The Door To Your Heart

Posted: April 19, 2011 in Fly-By-Night
Tags: , , , , , , , , , ,

I’ve just read this wonderful post by N. K. Jemisin, about – among other things – how she became an epic fantasy fan. Every geek I’ve ever met has a story, not like this, but an origin myth: the Tale of the Turning Point, wherein the first seeds of their fascination were sown. And somehow, just by reading it, a different story has fixed itself in me, and as I can’t think of anything else to do with that story but tell it here, I will.

So:

There is a door in your heart. It wasn’t always there. But when you were a child, you dreamed the door, walking the hallways of your own blood with outstretched hands until suddenly, there it was! You didn’t open it straight away, though. The door is a question, and once asked, it can never lie unanswered. Most of us creep up to our door -contemplating it in odd moments, perhaps, or resting a tentative palm on its wood, daring ourselves to one day turn the handle. And when we finally do, it’s no one thing which prompts us, but a natural act, as familiar a motion as brushing our own hair.

Behind the door is a room – not empty, as we might expect, but heaped with all the loves and lessons of childhood. Though precious, it is also cluttered, and so we set about cleaning house, each of us according to our nature. But whether we cling to some things or discard them all, the end result is an emptier room than there was before, sweet and clean in anticipation of being filled up again. And where before our childhood passions ruled our hearts according to whim, now we have each been given a door, and mastery over the things which pass its threshold.

But even so, who can long resist the lure of an empty room? Flush with the novelty of our newly-opened hearts, we fill them indiscriminately with wild and glorious things, with magpie-treasures and scraps of lore, feathers and thoughts and rags, and if some of these things are perhaps, in truth, not equal to our impression of them, then that is only right, just as any colour in an empty room, no matter how gaudy elsewhere, serves to brighten it. And because of our love for them, these first possessions swell with pride and fill the room near to bursting, until the very door itself strains against its hinges and threatens to break.

### Objectives
1/ In the post about the door in your heart, what is behind the door when it is first opened?
2/ Extend the post about the door in your heart by a paragraph or two, starting after its last sentence.

### Data shown
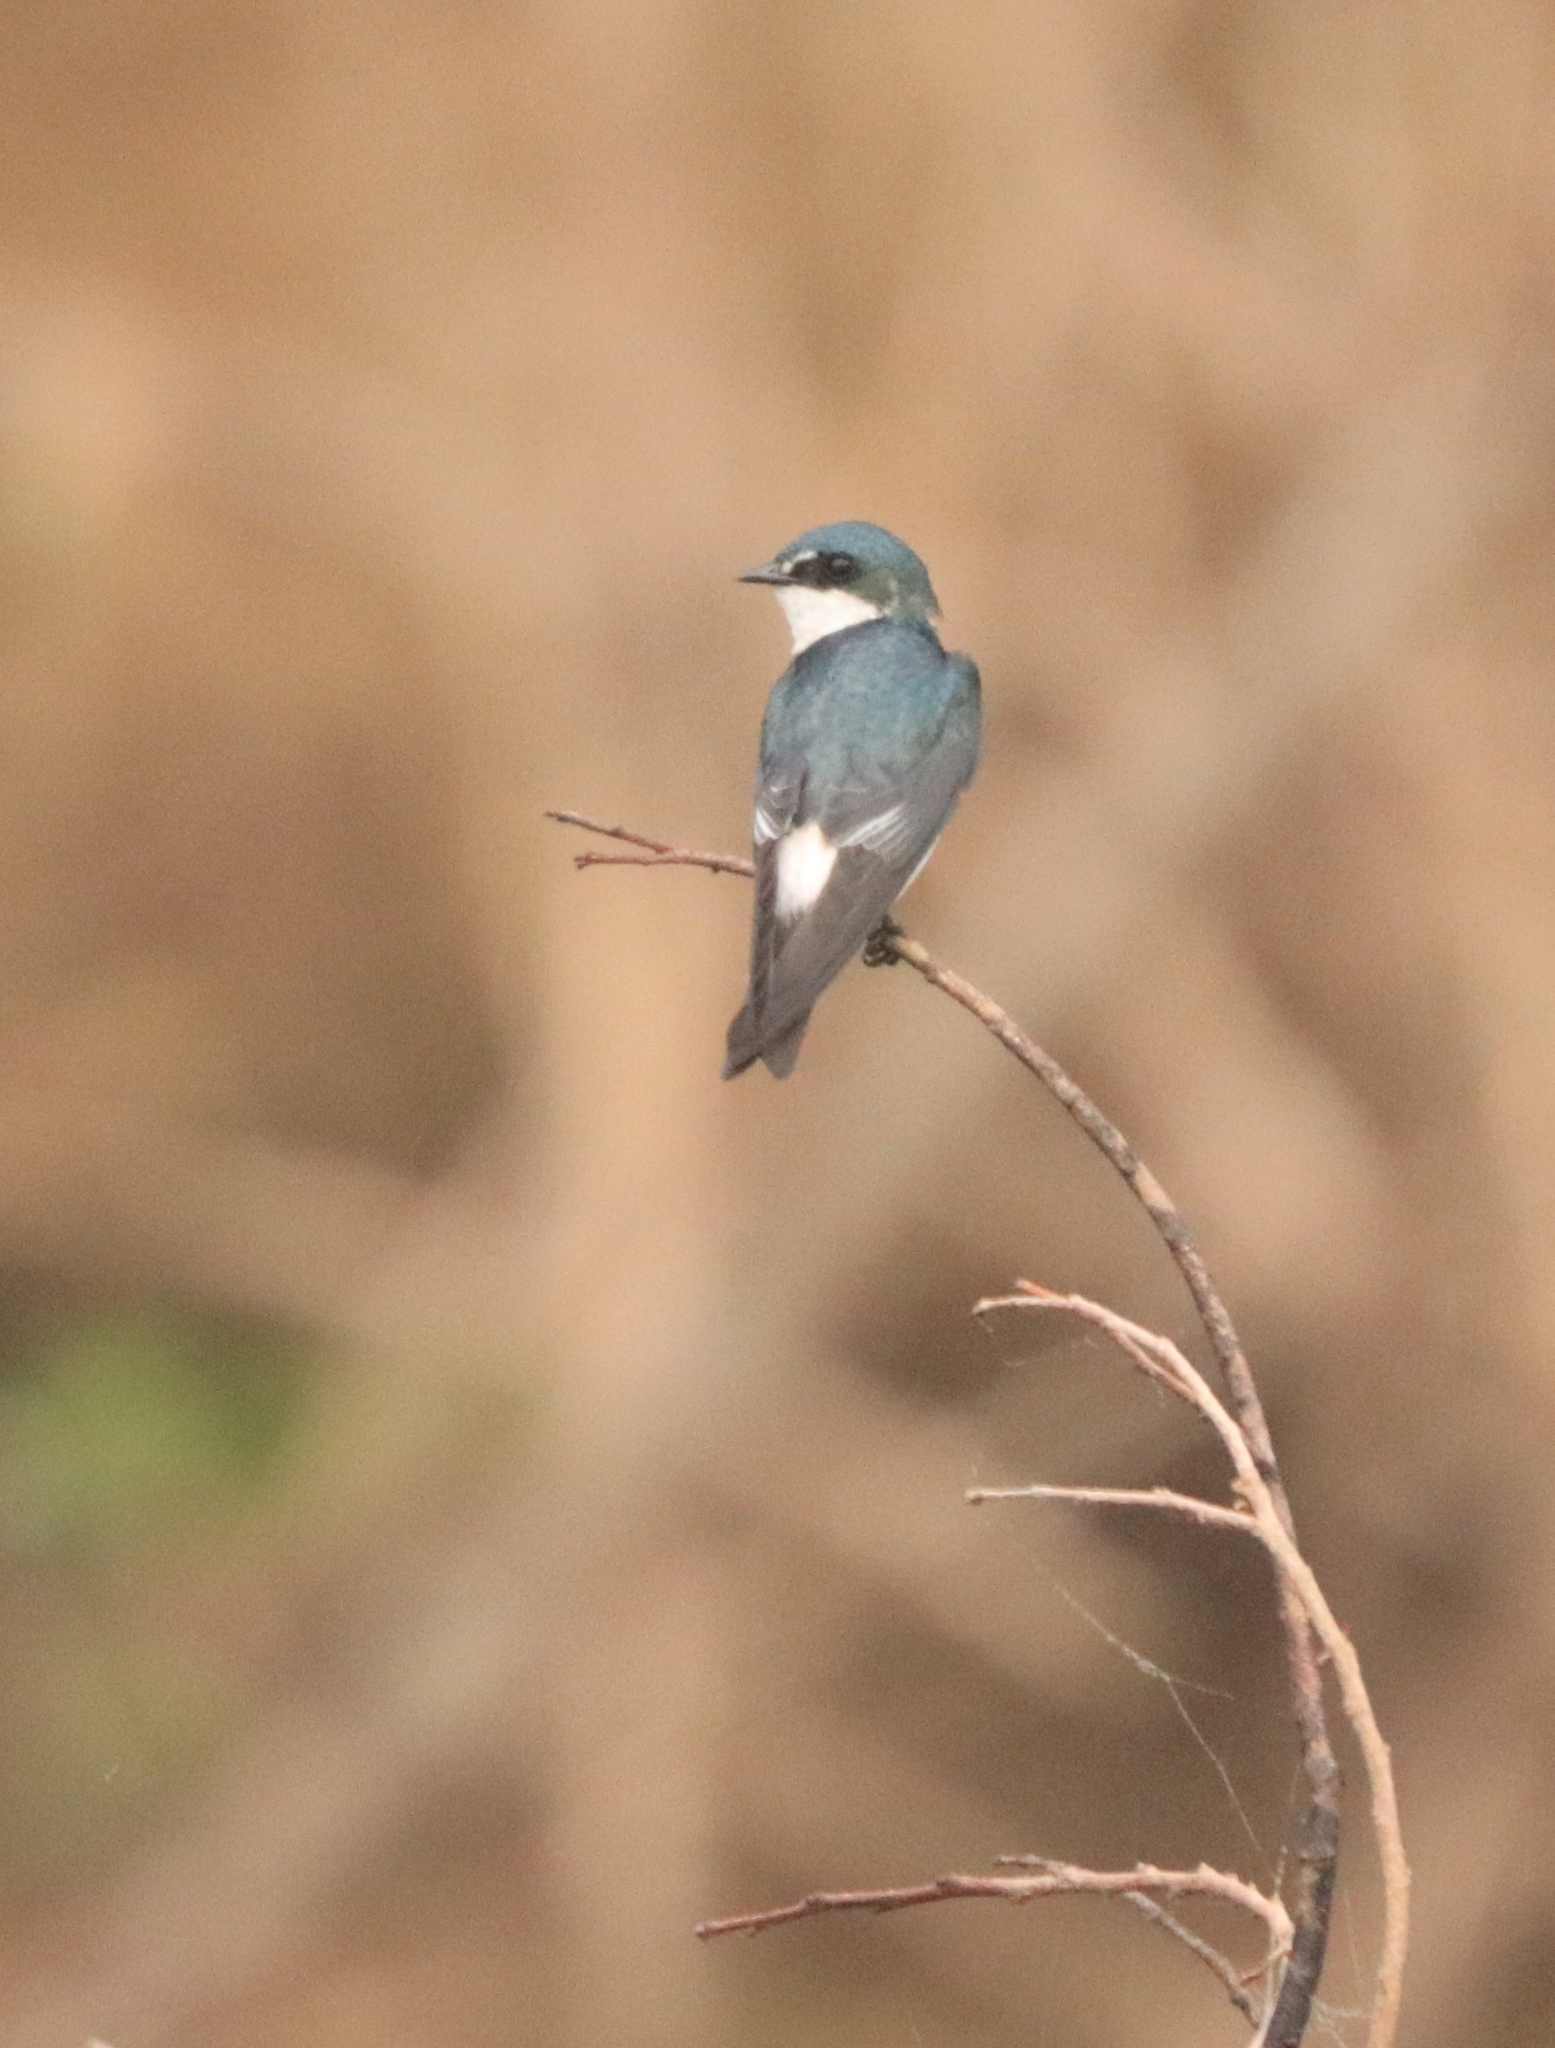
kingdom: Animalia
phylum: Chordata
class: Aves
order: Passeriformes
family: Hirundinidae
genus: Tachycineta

...

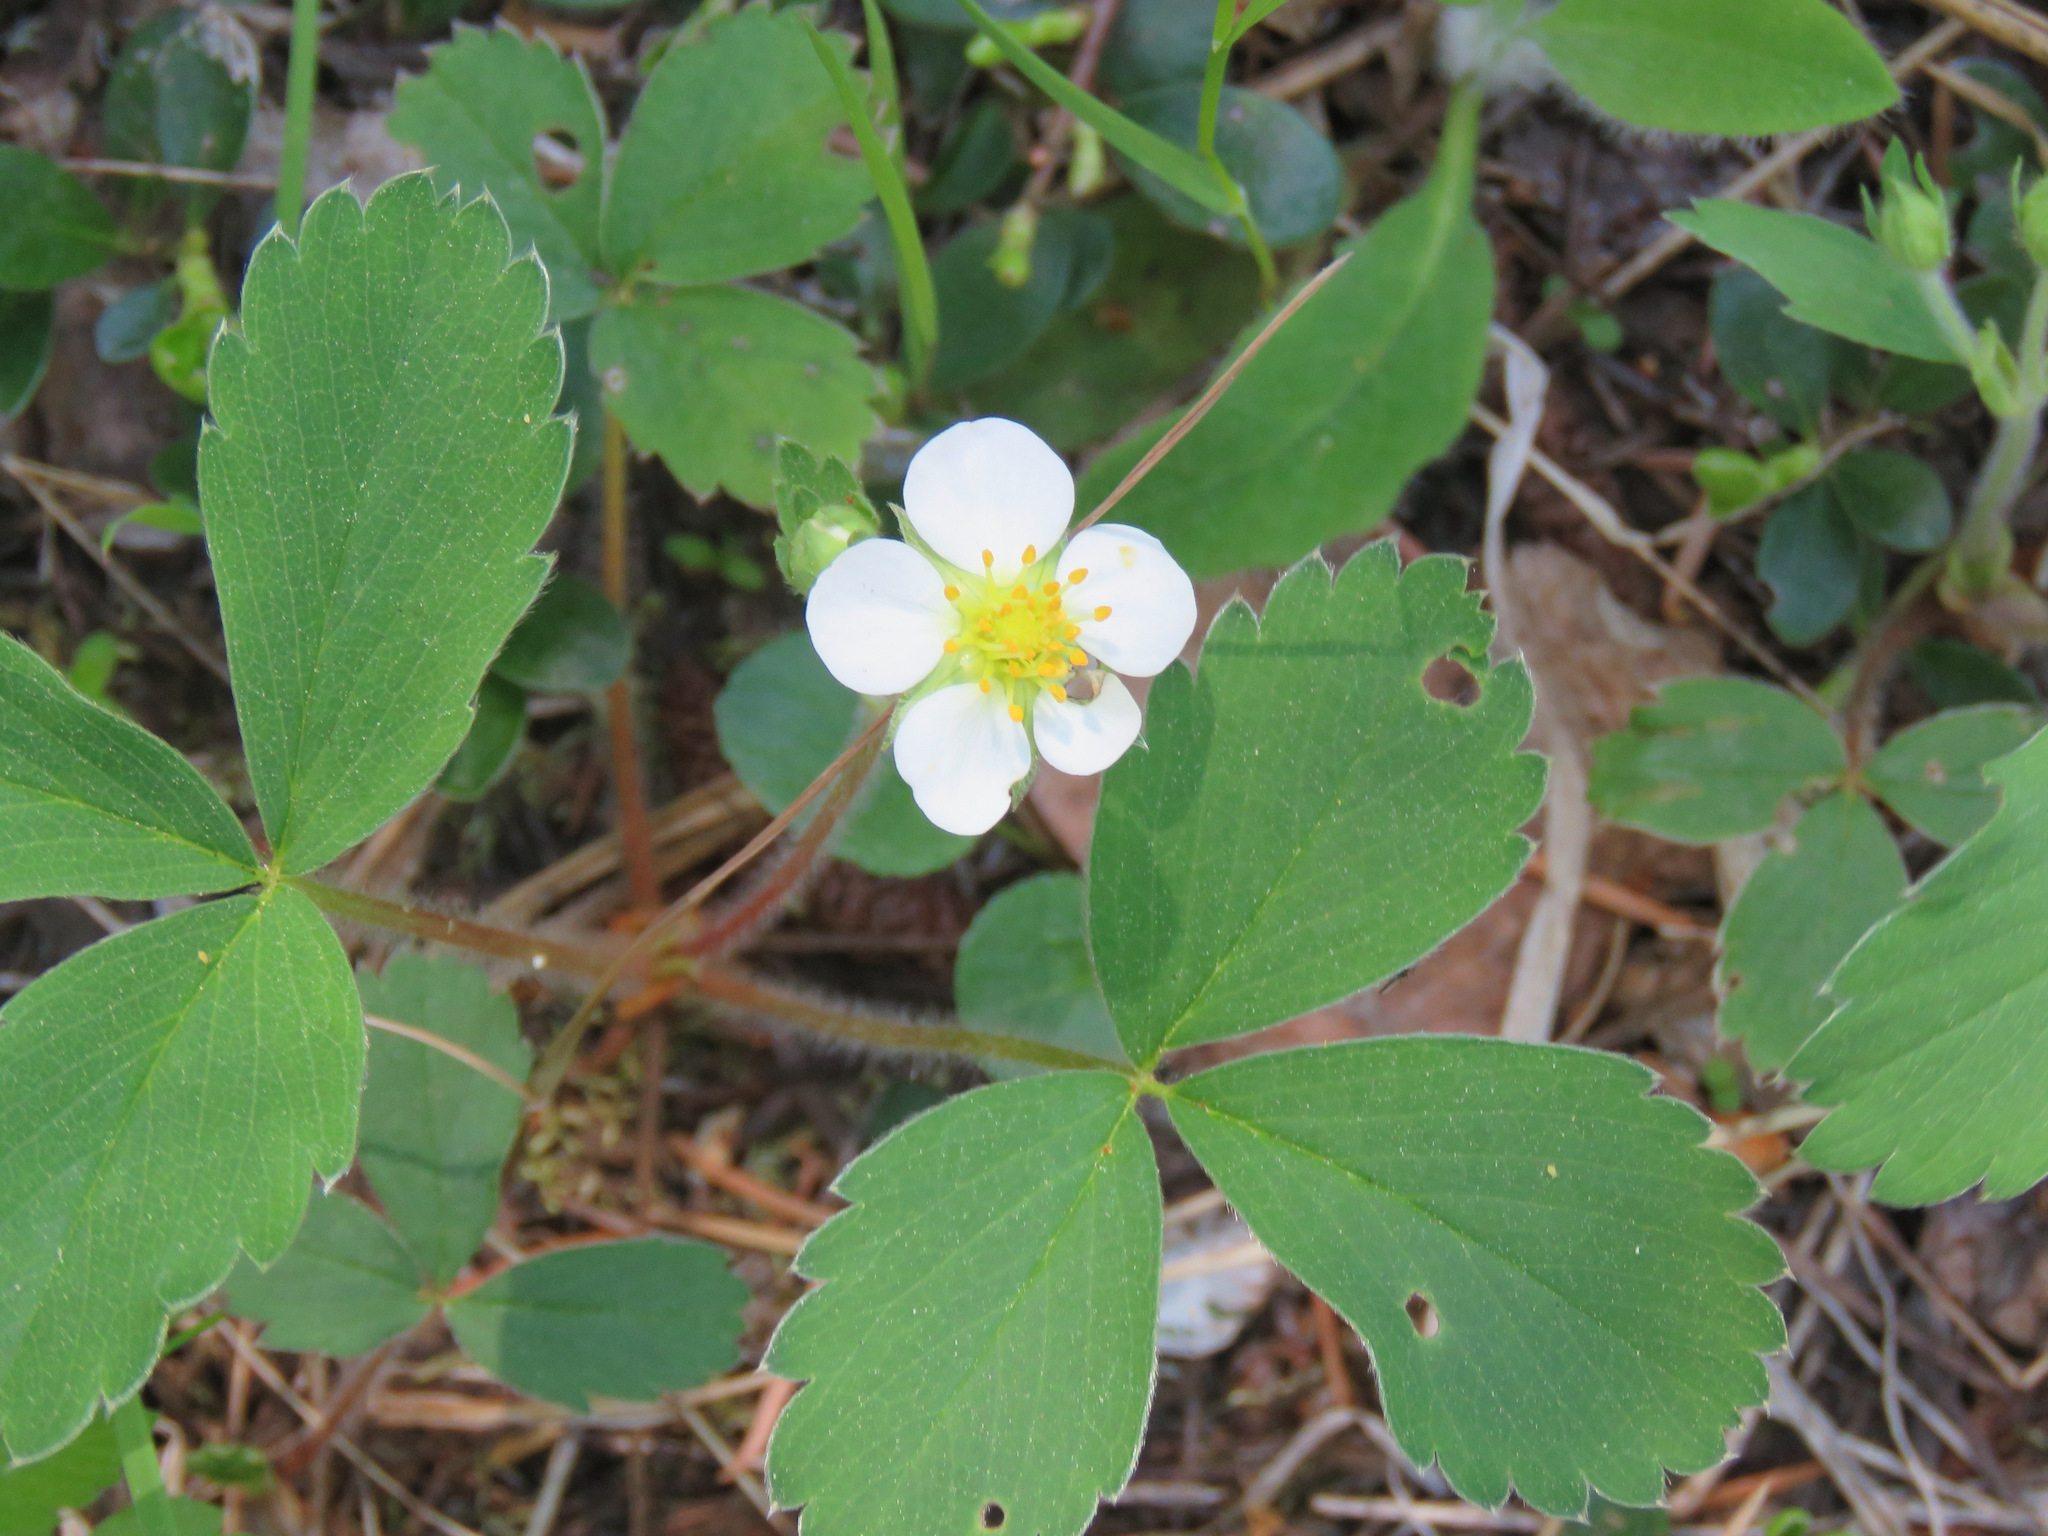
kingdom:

### Answers below
1/ A room heaped with all the loves and lessons of childhood.

2/
Rather than let this happen, we dim our passions, shrinking them back to a manageable size. Our love is not less – in fact, our hearts have grown – but now, we are more judicious in its bestowal. Once again, we consider the furnishings of our secret room, and set about reordering them. Perhaps we only tweak a thing here or there; perhaps we throw everything out and start anew. But either way, we must always remember that the room and its fittings are destined to change from this point on: that what fills it now did not always fill it before, and that this is simply what it means to live. Not without very good reason should we disdain old loves, nor should we take lightly any decision to lock the door, no matter if our purpose is to prevent intrusion or escape. The heart was built to be many things, but a prison is not among them.

The door is a riddle, and one to which we do not know the answer. Not yet. But one day – and that day comes differently for all of us – we will cross its threshold for the last time. We will turn our key in the lock, switch off the lights and gaze out a window that wasn’t there before. And if we are very lucky, the sight of what lies beyond will make us smile.

But that’s another story.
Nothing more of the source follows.